Søren Grammel, Curator of the exhibition
A recurring element of many of Thea Djordjadze’s works are slender wooden or steel profile constructions. The struts, which change direction and length several times, are reminiscent of axonometric drawings. They are geometric figures whose straight lines and angles have been broken up and twisted. Their contours suggest unfinished surfaces and volumes. Sometimes they give the impression of strangely folded outlines of various furnishings. The structures work in combination with objects made of wood, clay, papier-mâché and other materials. In addition, there are carpets or pieces of carpet, glass panes or cut-to-size panels. The fragments are connected by loose procedures such as placing, laying and leaning. They are speculative, temporary arrangements. Their painting seems to be provisional. For example, when thinly mixed plaster or undiluted wall paint is applied to soft material such as foam or carpet.
Djordjadze’s sculptures are partly reminiscent of the spatial folds of the Russian Futurists or the De Stijl Group, but again they are clearly distinguished from them by biomorphic, sometimes surreal, sometimes folkloristic-looking design elements. Added to this is an almost narrative approach to the interior as a motif: chair, table, bed, screen. The artist perceives the visual starting material for her ensembles in the design and architecture of the environments she travels through or uses. The family context in Georgia and her travel activities as an internationally exhibited artist living in Berlin provide the topographical coordinates of this reception. It is heterogeneous spatial concepts whose experience interests the artist. Situations in which use, improvisation and the clash of diverse, often contradictory cultural practices play a role. Djordjadze transplants images and objects out of the context of their original function and appearance and transfers them into the speculative environment of her own artistic work. Cultural reality and contradictions – which are represented as normality in the source material – are dissolved and renegotiated in this process.

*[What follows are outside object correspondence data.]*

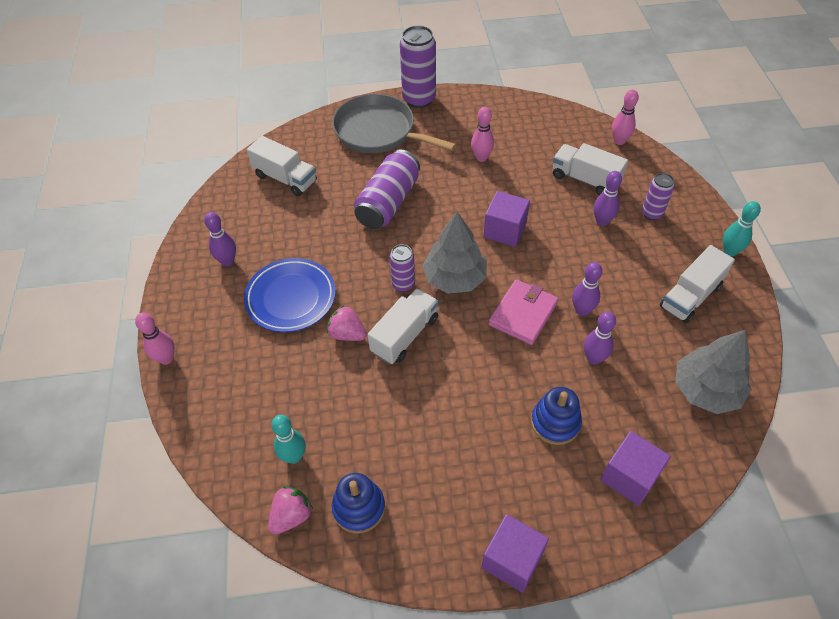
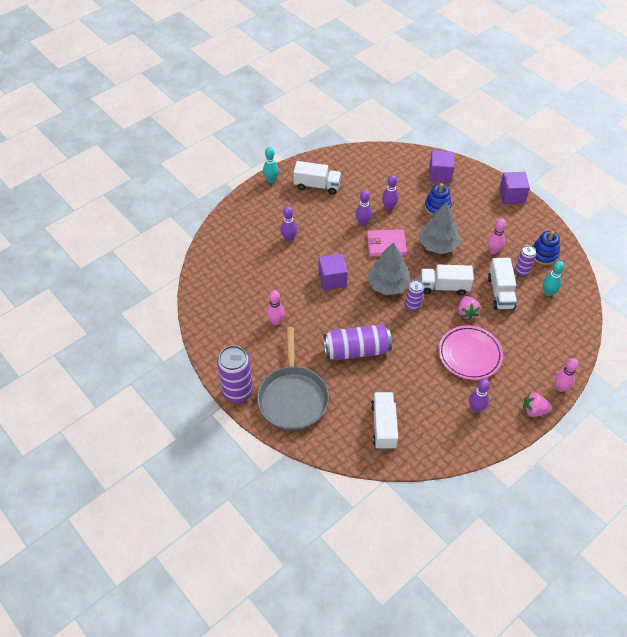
camera: 125 degrees left, 0 degrees up
blue plate [244,258,336,332] -> pink plate [438,325,503,380]
pink strawberry [268,486,313,534] -> pink strawberry moved to [523,393,552,417]
white truck [553,143,628,195] -> white truck moved to [488,258,517,310]
pink bowling pin [612,90,639,145] -> pink bowling pin moved to [487,219,506,254]
purple can [642,173,674,220] -> purple can moved to [515,245,536,277]
grey tree [675,330,752,414] -> grey tree moved to [419,202,461,254]

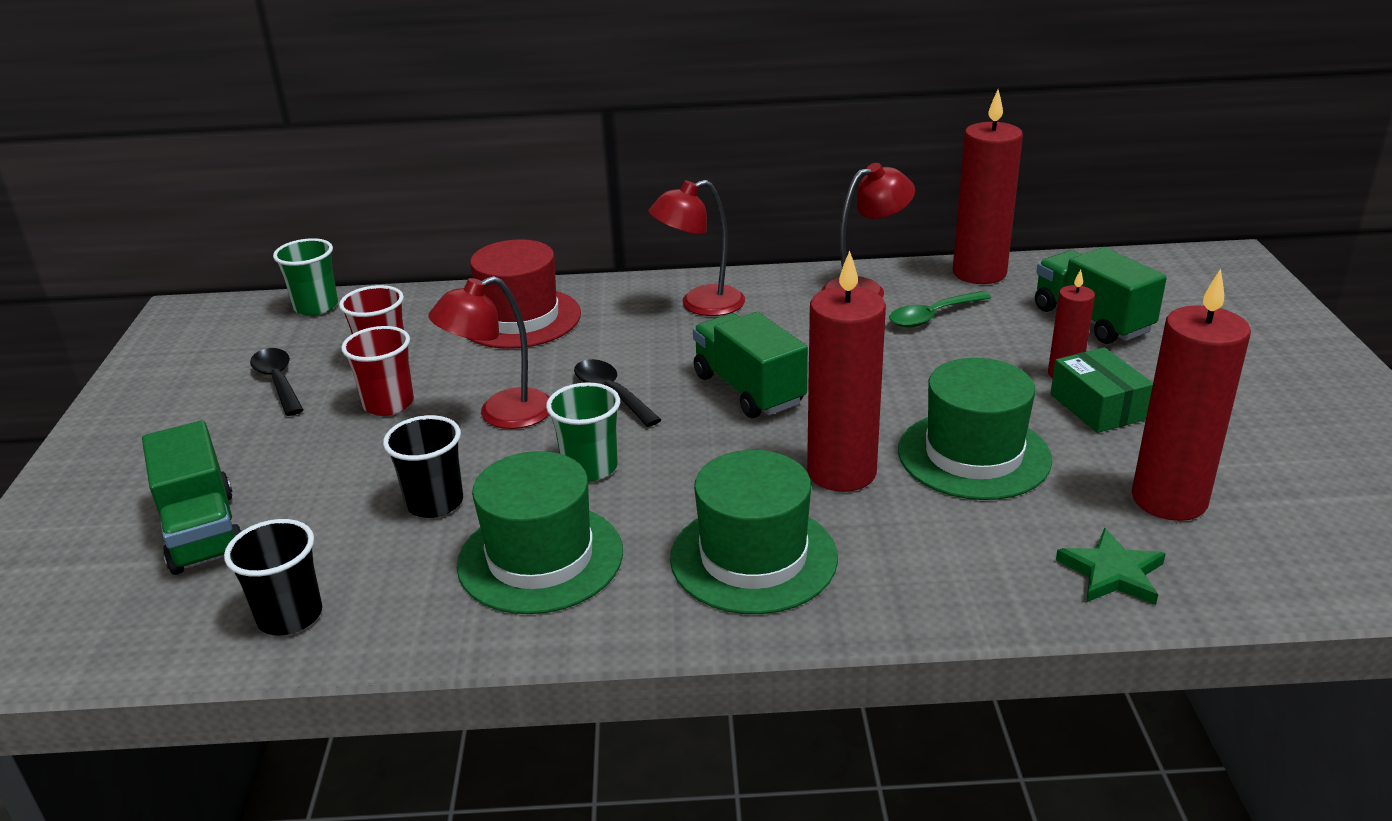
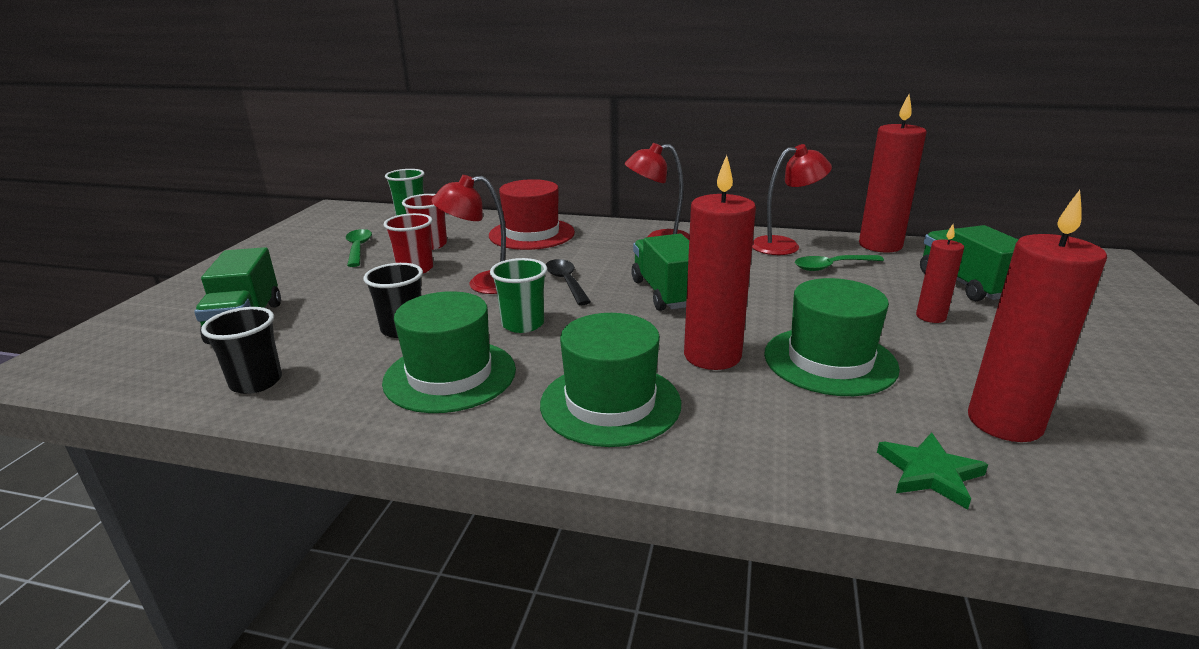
camera: 15 degrees right, 5 degrees down
black spoon [250,348,303,416] -> green spoon [346,229,372,267]
green box [1050,347,1153,433] -> none

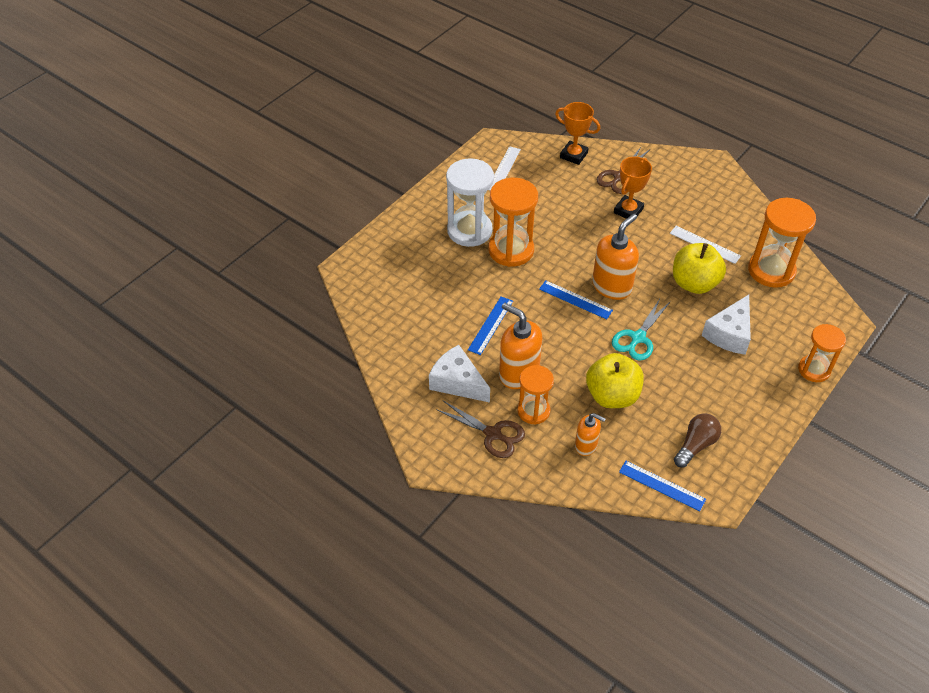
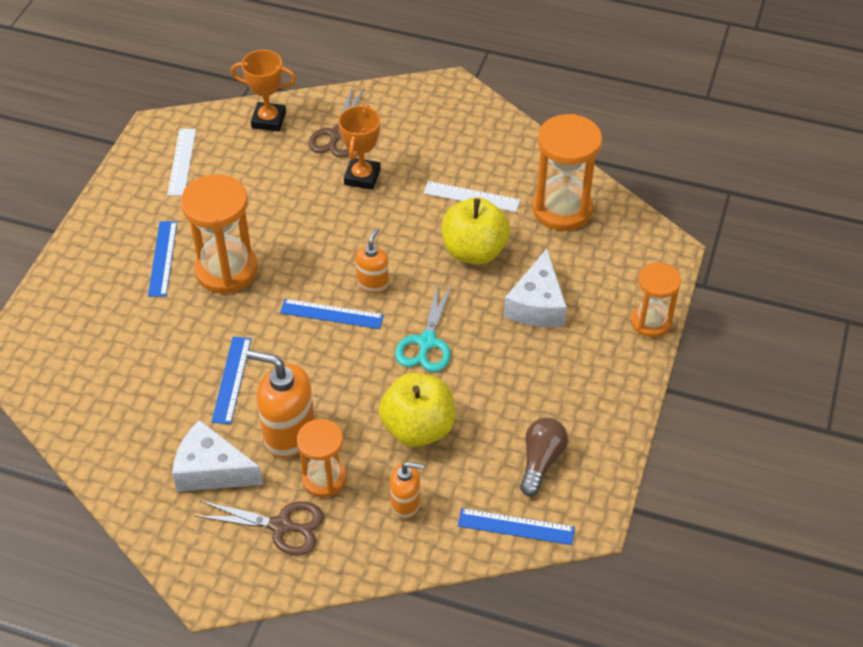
camera: 20 degrees left, 0 degrees up
white hourglass [446,159,494,247] -> blue ruler [148,221,177,297]
orange soap dispenser [592,214,639,300] -> orange soap dispenser [355,228,389,293], size x0.58

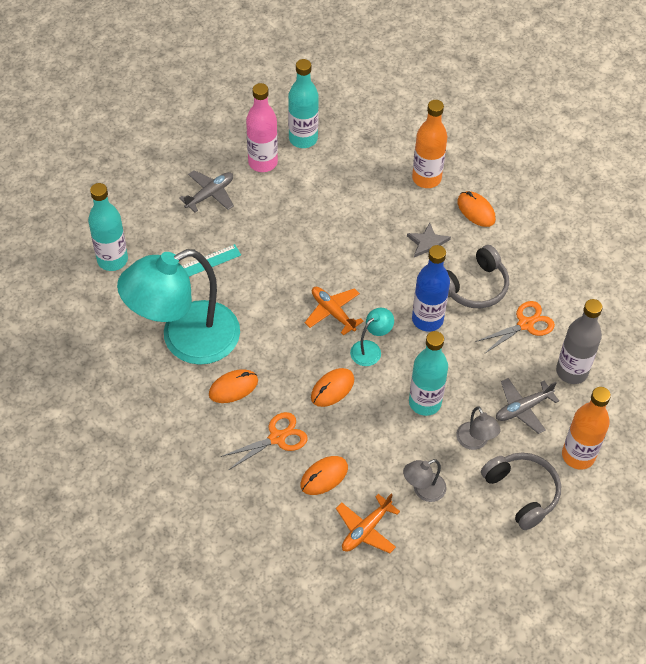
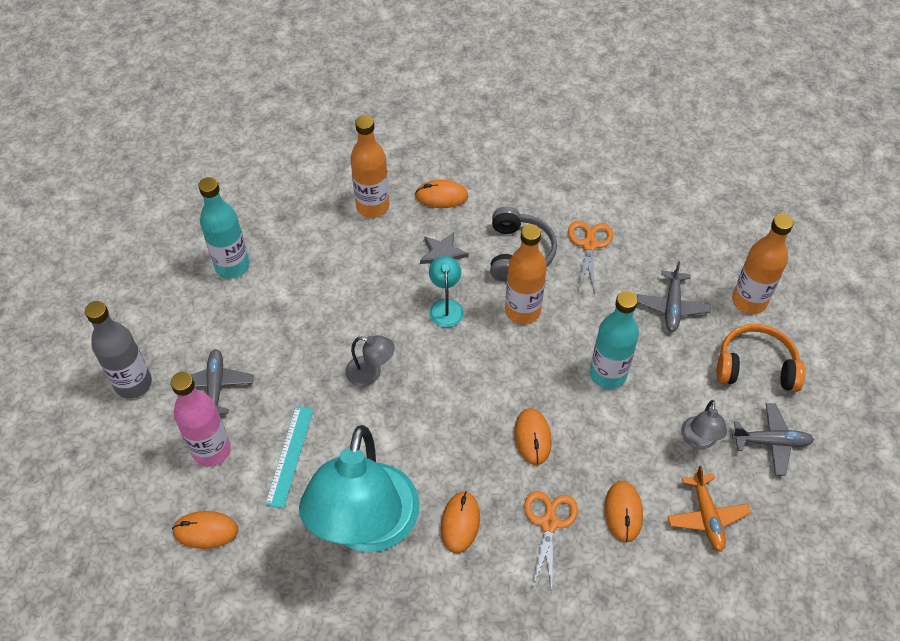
camera: 50 degrees left, 0 degrees up
turquoise bottle [88,183,128,271] -> orange mouse [172,511,238,549]
pink bottle [246,83,278,172] -> pink bottle moved to [171,372,231,467]
orange plane [305,287,364,336] -> none
turquoise lamp [350,308,394,366] -> turquoise lamp moved to [429,256,464,327]
blue bottle [412,245,450,332] -> orange bottle [505,224,547,324]
grey lamp [456,407,501,450] -> grey lamp moved to [345,335,395,387]
grey headphones [481,453,561,530] -> orange headphones [716,324,805,392]
grey bottle [556,299,603,384] -> grey bottle moved to [85,301,152,399]
none -> grey plane [732,403,814,476]

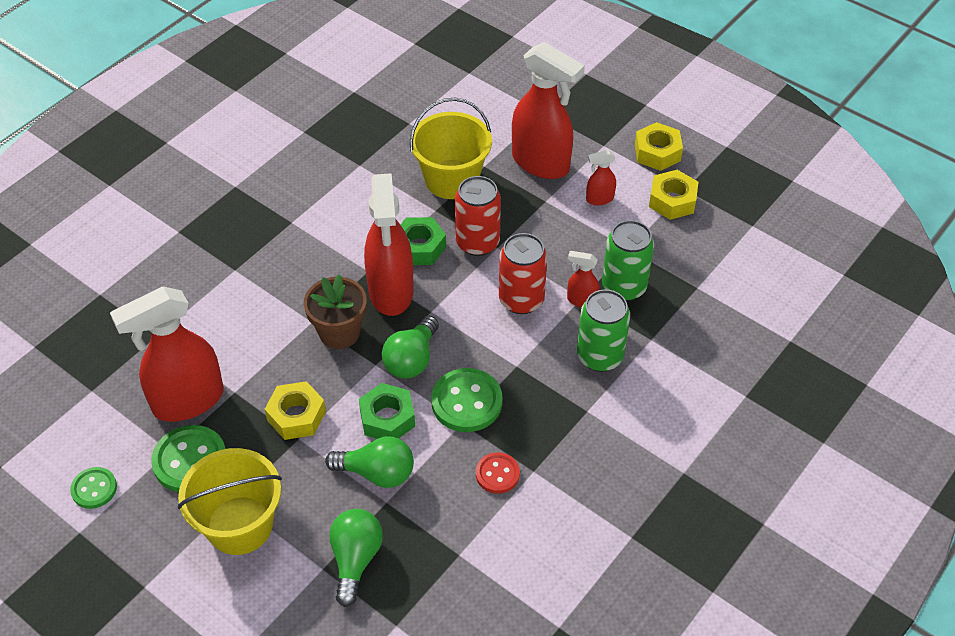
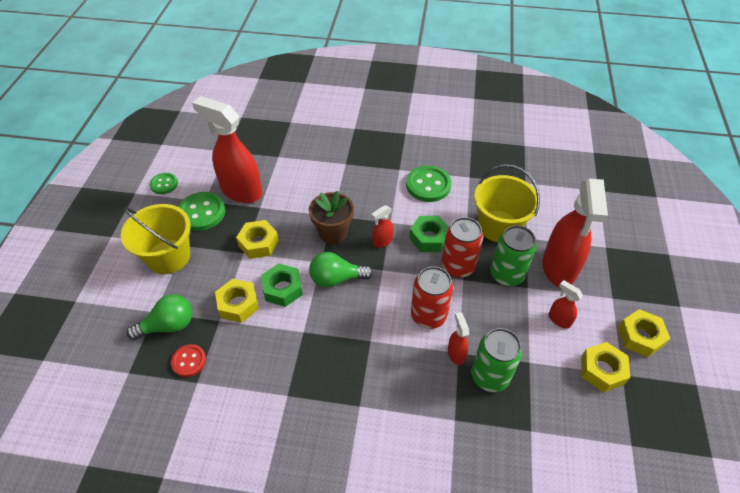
camera: 60 degrees right, 0 degrees up
green light bulb [325,436,414,488] -> yellow nut [215,279,259,323]
red spray bottle [364,173,414,316] -> red spray bottle [371,205,394,248], size x0.44
green button [431,368,503,432] -> green button moved to [406,165,451,202]
red button [476,452,520,494] -> red button moved to [171,344,206,377]
green can [577,289,630,372] -> green can moved to [490,225,536,287]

Modernism appears in Thea Djordjadze’s work as a construction whose universalistic claim has always been relativized by the plurality of cultural and geographical exchange relationships. On the occasion of her exhibition at the Kunsthalle Basel (2009), the artist showed the film “The Salt of Swanetia” by Mikhail Kalatosov in a cinema. The film documents the clash of modernization and archaic in the post-revolutionary Soviet Republic of Georgia. Soviet filmmakers wanted to bring the socialist perspective – also in terms of visual language – to the southern edges of the young soviet republic, which were marked by patriarchal traditions. Conversely, however, the film language of the young revolutionaries was also changed by the existing social and geographical structures. A similar relationship is reflected in Djordjadze’s work when she lays a folkloristic fringed carpet over an axonometric wooden construction. The ornamentation of the carpet is also relativized. The ornamental side of the carpet is folded inwards; the unintentionally modern-looking back, which is mechanistic due to the manufacturing process, remains visible.